Safety Hazards Can Be Anywhere

Lyman-Richey Corporation Materials Coordinator Jennifer Rourke places a three-points-of-contact sticker near an unmarked ladder at the corporate office.

Lyman-Richey Corporation Materials Coordinator Jennifer Rourke places a three-points-of-contact sticker near an unmarked ladder at the corporate office.

It’s easier to recognize potential safety hazards when you’re around big equipment with lots of gears, buttons, and switches.

But jobsites and plants with heavy industrial equipment aren’t the only places accidents occur.

Even though we think more of the plants and equipment when we talk about safety, there are opportunities to look for and address issues at the corporate office, too.
— Jennifer Rourke

Lyman-Richey Corporation Materials Coordinator Jennifer Rourke was walking up the stairwell when she noticed a possible safety issue.

“We had a discussion about placing three-points-of-contact stickers on our trucks and ladders at the plants, and this ladder to the roof caught my eye.”

She mentioned the ladder to Jarod Hendricks, Lyman-Richey Corporation’s Vice President of Concrete, and now there’s a sticker reminding people to use three points of contact whenever they go up and down the ladder.

”Even though we think more of the plants and equipment when we talk about safety, there are opportunities to look for and address issues at the corporate office, too,” Rourke said.

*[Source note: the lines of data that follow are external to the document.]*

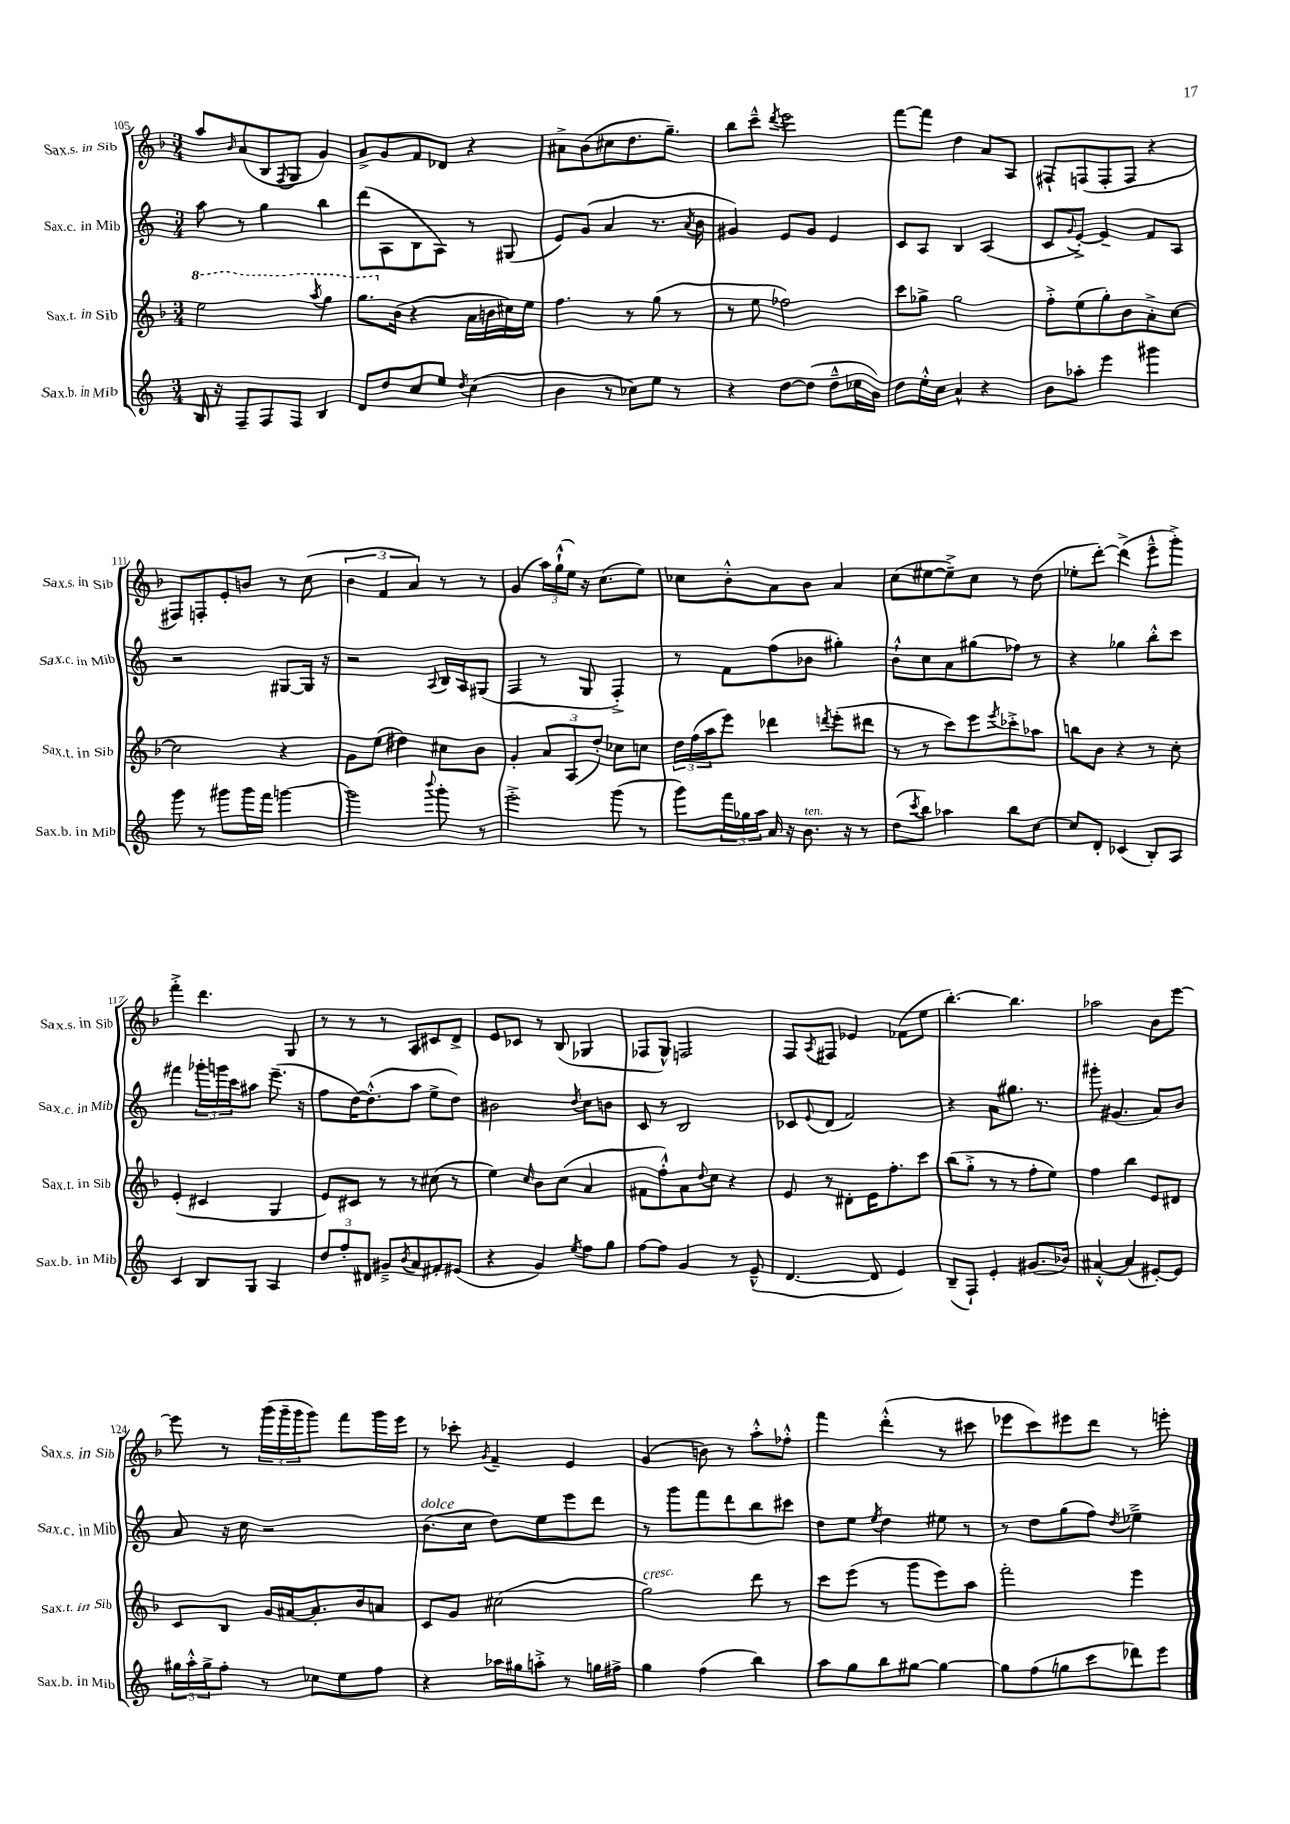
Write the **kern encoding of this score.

**kern	**kern	**kern	**kern
*staff4	*staff3	*staff2	*staff1
*clefG2	*clefG2	*clefG2	*clefG2
*k[]	*k[b-]	*k[]	*k[b-]
*M3/4	*M3/4	*M3/4	*M3/4
16B	2eee	8aa	8aa
16r	.	.	.
.	.	.	16qqb-
8F~	.	8r	(8a
8F	.	4gg	8B-
.	.	.	8qF
8F	.	.	8G
.	8qaaa	.	.
4B	4ggg	4bb	4g)
=	=	=	=
8d	8.ggg	(8ddd	8a^
8dd	.	8A	8g
.	(16b-	.	.
8cc	4r	8B	8f
8ee	.	8A)	8d-
8qdd	.	.	.
(4cc	16a	8r	4r
.	16b	.	.
.	16cc#)	(8G#	.
.	16ee	.	.
=	=	=	=
4b	4.ff	8e)	8a#^
.	.	(8g	(8b-
8r	.	4a	8cc#
8cc-)	8r	.	8.dd
8ee	(8gg	8.r	.
.	.	.	8.gg~)
8r	8r	.	.
.	.	8qa	.
.	.	16b	.
=	=	=	=
4r	8r	4g#)	8bb-
.	8ee	.	8ccc~^^
.	.	.	8qddd
[8dd	2ff-)	8e	2eee
(8dd]	.	8g#	.
8dd~^^	.	4e	.
16cc-	.	.	.
16b)	.	.	.
=	=	=	=
8dd	8ccc	8c	[8fff
16ee'^^	8gg-^	8A	8fff]
16cc	.	.	.
4a^^	2gg-	4B	4dd
4r	.	(4A	8a
.	.	.	8A
=	=	=	=
8b	8ff'^	8c	8F#`
.	.	8qqg	.
8aa-'	(8ee	[8e'^)	(8F
4eee	8gg')	4e~]	8F'
.	8b-	.	8F
4ggg#	8a'^	8f	4r
.	[8cc	8A	.
=	=	=	=
8ggg	2cc]	2r	8F#)
8r	.	.	8F'
8ggg#	.	.	8e'
16ggg#	.	.	8b
16fff	.	.	.
[4ggg	4r	[8G#	8r
.	.	16G#]	(8cc
.	.	16r	.
=	=	=	=
2ggg]	8g	2r	6b-
.	(8ee	.	.
.	.	.	6f
.	4dd#)	.	.
.	.	.	6a)
8qqbbb	.	8qqA	.
8ggg'	8cc#	16B	8r
.	.	16A	.
8r	8b-	(8G#	8r
=	=	=	=
2eee'^	4g'	4F	(4g
.	12a	8r	24aa)
.	.	.	(24gg`^^
.	(12A	.	24ee)
.	.	8G	16r
.	12dd')	.	.
.	.	.	(8.cc
(8ggg	8cc-	4F'^)	.
8r	8cc	.	8ee)
=	=	=	=
8ggg)	24dd	8r	8cc-
.	(24ff	.	.
.	24aa	.	.
24fff	8eee)	8f	8b-'^^
24gg-	.	.	.
24aa	.	.	.
16a	4ddd-	(8ff	8a
16r	.	.	.
8.b	.	8b-	8b-
.	8qddd	.	.
.	(8eee'	4gg#')	4a
16r	.	.	.
8r	8ddd#	.	.
=	=	=	=
(8dd	8r	8b`^^	(8cc
8qccc	.	.	.
8bb)	8r	8cc	[8ee#
4aa-	8ccc)	8a	8ee#~^])
.	8eee	(8gg#	8cc
.	8qeee	.	.
8bb	8ccc-'^	8ff-)	8r
[8cc	8aa-	8r	(8dd
=	=	=	=
8cc]	8bb	4r	8ee-'
8d'	8b-	.	[8ddd')
(4c-	4r	4gg-	(4ddd^]
8B')	8r	8bb'^^	8eee~^^
8A	8cc'	8ccc	8ggg'^)
=	=	=	=
4c	(4e'	4fff#	4fff'^
8B	4c#	24ggg-'	4.ddd
.	.	24ggg	.
.	.	24ccc	.
8G	.	8aa#	.
4A	4G	(8.eee~	.
.	.	.	8G
.	.	16r	.
=	=	=	=
12dd	8e)	8ff	8r
12ff'	.	.	.
.	8c#	[16dd)	8r
12d#	.	.	.
.	.	(8.dd'^^]	.
8g#~^	8r	.	8r
8qb	.	.	.
8a	8r	8aa	8A
8f#'	(8cc#	8ee^	8c#
(8e#	8r	8dd)	8d^
=	=	=	=
4r	4ee)	2b#	8e
.	.	.	8c-
.	16qqcc	.	.
4g)	8b-	.	8r
.	(8cc	.	(8B-
8qee	.	8qdd	.
8ff	4a	8cc	4G-
8gg	.	8b	.
=	=	=	=
[8ff	8f#	8c	8F-
8ff]	8ff'^^)	8r	8G^^)
4g	8a	2B	2F
.	8qqdd	.	.
.	8cc	.	.
8r	4r	.	.
(8e~^^	.	.	.
=	=	=	=
[4.d	8e	8c-	8F
.	.	8qqe	8qA
.	8r	(8d	8F#
.	8d#'	2f)	4e-
8d]	16e	.	.
.	8.ff'	.	.
4e)	.	.	(8f-
.	8ccc	.	8ee
=	=	=	=
(8B~	(8bb-	4r	[4.bb-')
8F`)	8gg'^	.	.
4e'	8r	8a	.
.	8r	8.gg#	4.bb-]
(8.g#	8ff'	.	.
.	.	8.r	.
.	8ee)	.	.
16b-)	.	.	.
=	=	=	=
[4a#'^^	4ff	8ggg#'	2aa-
.	.	(4.g#	.
(4a#]	4bb-	.	.
[8e#')	8e	8a)	8b-
8e#]	8d#	8b	[8eee
=	=	=	=
24gg#	8c	8a	8eee]
24aa'^^	.	.	.
24gg#^	.	.	.
8ff'	8B-	16r	8r
.	.	16cc	.
8r	16g	2r	(24ggg
.	.	.	24ggg~
.	[16a#	.	.
.	.	.	24ggg
8cc-	8.a#']	.	8ggg)
8ee	.	.	8fff
.	16b-	.	.
8ff	8a	.	16ggg
.	.	.	16eee
=	=	=	=
4r	8c	(8.b	8r
.	8g	.	8ccc-'
.	.	16cc	.
.	.	.	8qg
16aa-	(2cc#	8dd)	4f~
16gg#	.	.	.
8aa'^	.	8ee	.
8r	.	8eee	4e
16gg	.	8ddd	.
16ff#^	.	.	.
=	=	=	=
4gg	2gg)	8r	(4g
.	.	8ggg	.
(4ff	.	8fff	8b)
.	.	8ddd	8r
4bb)	8ddd	8bb	8aa'^^
.	8r	8ccc#	8ff-'^^
=	=	=	=
8aa	8ccc	8dd	4fff
8gg	(8eee	8ee	.
.	.	8qee	.
8bb	8r	4dd	(4ddd'^^
[8gg#	8ggg	.	.
4gg#_	8eee)	8ee#	8r
.	8aa	8r	8ccc#
=	=	=	=
8gg#]	2fff'	8r	8eee-
(8ff	.	8dd	8ccc)
8gg	.	(8gg	8eee#
8ccc	.	8ff)	8ddd
.	.	8qdd	.
8ddd-)	4eee	4ee-~^	8r
8eee	.	.	8eee'
==	==	==	==
*-	*-	*-	*-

According to the National Safety Council, the top workplace injury event resulting in lost work days is actually overexertion, which is usually associated with lifting or lowering objects or repetitive motions. Those kinds of actions and motions happen in office settings all the time.

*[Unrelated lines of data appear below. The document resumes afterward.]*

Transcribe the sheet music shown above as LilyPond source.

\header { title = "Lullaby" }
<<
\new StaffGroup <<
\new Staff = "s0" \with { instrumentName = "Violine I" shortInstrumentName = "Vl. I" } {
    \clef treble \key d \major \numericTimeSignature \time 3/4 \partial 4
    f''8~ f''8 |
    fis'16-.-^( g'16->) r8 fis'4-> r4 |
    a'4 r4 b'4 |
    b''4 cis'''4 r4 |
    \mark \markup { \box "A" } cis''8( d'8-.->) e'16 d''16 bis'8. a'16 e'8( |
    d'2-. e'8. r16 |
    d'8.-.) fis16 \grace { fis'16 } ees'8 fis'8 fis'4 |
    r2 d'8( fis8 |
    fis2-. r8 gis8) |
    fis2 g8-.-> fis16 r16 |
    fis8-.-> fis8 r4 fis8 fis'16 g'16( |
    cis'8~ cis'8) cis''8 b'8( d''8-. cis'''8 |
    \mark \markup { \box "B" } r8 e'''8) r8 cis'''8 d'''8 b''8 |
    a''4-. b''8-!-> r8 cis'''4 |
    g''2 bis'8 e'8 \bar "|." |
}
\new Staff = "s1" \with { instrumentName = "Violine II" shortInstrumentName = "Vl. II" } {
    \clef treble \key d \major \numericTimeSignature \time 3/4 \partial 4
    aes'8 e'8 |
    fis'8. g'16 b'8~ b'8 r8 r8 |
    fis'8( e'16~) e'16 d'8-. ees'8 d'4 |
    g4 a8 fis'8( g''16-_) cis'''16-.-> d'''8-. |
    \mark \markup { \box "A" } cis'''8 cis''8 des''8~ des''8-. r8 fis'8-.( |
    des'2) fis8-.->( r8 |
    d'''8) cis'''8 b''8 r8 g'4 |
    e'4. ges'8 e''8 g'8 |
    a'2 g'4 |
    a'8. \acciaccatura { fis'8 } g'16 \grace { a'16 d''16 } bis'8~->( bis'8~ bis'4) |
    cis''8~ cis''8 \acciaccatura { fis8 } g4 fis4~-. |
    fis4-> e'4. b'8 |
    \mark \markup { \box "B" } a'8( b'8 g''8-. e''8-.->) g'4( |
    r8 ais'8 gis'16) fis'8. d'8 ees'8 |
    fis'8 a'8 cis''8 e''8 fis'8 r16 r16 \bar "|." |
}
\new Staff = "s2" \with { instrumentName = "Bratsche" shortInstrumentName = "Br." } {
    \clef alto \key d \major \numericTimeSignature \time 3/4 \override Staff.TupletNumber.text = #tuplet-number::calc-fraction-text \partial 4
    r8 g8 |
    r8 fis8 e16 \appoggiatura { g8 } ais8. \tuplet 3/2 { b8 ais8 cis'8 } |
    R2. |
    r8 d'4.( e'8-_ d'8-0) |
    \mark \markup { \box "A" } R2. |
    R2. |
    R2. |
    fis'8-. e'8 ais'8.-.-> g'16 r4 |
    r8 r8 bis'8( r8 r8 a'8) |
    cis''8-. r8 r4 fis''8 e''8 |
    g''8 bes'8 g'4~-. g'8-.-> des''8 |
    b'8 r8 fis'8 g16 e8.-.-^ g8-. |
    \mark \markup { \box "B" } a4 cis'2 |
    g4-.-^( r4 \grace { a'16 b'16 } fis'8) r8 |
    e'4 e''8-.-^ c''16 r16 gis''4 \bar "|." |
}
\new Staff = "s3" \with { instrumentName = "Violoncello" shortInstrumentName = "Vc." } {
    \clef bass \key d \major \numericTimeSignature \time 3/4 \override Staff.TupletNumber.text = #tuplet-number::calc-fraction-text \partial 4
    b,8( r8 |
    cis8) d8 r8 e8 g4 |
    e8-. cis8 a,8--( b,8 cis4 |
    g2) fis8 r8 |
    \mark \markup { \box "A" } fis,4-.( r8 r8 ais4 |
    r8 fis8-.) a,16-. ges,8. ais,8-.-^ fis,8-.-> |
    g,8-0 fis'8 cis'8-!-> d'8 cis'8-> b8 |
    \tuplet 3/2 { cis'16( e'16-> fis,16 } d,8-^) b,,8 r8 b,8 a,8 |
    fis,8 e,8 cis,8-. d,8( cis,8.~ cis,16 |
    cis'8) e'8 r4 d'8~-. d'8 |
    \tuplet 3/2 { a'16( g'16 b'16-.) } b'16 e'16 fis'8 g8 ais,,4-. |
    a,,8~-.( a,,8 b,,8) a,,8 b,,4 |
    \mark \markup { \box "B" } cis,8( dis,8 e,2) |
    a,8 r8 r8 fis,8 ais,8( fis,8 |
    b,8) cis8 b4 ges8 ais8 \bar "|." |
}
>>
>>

And slips, trips, and falls make up 1/4 of workplace injuries — again, hazards and dangers that can be found in offices and jobsites alike.

“We have all heard the message, ‘When I see something, I will stop and do something,’ or ‘Put safety first,” and I believe we all have encountered moments throughout our day or week where we have made a safety observation,” Hendricks said. “The big question is did we do something about that observation or did we let the moment pass?”

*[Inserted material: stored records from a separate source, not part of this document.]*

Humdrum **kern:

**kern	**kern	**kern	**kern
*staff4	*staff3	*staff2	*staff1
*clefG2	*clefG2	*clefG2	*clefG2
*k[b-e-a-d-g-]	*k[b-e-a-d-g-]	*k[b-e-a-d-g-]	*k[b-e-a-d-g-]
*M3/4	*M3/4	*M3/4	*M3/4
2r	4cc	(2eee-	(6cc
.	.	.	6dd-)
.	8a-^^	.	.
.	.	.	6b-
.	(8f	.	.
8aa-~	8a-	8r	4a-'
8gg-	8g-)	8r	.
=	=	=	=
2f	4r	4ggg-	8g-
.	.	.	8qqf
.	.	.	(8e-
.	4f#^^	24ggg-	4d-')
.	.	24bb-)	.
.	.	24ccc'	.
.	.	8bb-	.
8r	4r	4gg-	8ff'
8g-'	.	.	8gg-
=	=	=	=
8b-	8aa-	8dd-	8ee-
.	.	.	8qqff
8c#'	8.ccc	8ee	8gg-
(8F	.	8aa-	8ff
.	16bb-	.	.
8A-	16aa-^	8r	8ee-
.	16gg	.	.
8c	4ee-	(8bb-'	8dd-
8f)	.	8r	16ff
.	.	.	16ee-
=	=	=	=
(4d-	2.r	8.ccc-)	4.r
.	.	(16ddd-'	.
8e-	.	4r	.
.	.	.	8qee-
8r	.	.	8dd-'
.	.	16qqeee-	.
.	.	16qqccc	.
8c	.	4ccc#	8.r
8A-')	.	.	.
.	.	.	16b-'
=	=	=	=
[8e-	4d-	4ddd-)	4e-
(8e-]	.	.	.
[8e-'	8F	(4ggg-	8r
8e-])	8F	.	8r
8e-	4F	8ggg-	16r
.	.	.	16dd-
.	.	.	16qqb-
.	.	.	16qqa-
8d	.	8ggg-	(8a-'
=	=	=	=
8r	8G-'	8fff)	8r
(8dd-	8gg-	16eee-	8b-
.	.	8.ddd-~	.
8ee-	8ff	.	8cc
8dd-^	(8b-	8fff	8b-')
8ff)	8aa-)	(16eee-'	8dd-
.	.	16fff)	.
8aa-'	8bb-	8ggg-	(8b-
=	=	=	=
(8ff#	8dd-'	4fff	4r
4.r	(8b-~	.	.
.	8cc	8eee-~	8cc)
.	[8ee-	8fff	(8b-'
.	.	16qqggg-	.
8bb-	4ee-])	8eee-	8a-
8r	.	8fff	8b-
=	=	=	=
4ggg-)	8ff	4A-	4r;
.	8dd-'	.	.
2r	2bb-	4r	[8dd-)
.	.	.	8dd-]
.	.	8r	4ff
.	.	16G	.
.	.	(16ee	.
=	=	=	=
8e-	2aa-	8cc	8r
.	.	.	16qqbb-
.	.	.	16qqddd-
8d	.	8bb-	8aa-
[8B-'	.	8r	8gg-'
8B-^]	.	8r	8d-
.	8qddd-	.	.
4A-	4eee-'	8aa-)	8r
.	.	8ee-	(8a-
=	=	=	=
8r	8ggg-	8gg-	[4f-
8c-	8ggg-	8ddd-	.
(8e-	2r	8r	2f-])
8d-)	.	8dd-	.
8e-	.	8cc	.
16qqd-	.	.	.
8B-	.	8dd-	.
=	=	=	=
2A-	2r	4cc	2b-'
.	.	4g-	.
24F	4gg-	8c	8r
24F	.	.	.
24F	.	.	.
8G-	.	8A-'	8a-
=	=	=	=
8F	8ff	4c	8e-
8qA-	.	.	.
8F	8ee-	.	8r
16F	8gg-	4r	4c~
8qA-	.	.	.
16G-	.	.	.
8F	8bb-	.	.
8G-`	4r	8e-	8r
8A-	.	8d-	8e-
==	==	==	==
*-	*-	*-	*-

Hendricks said Rourke also noticed that a toaster in the kitchen area was malfunctioning and tripping the GFI circuit, a hazard in many ways.

“Both of these safety observations could have easily been overlooked, but thanks to our ‘Office Safety Champion,’ Jennifer Rourke, both were correctly identified and evaluated with preventative action steps taken to eliminate the potential hazards. Jennifer’s observation and action is a great example that we don’t have to be working at a production facility or project site to champion safety. We can make safety a priority wherever we are, even right here at the office.”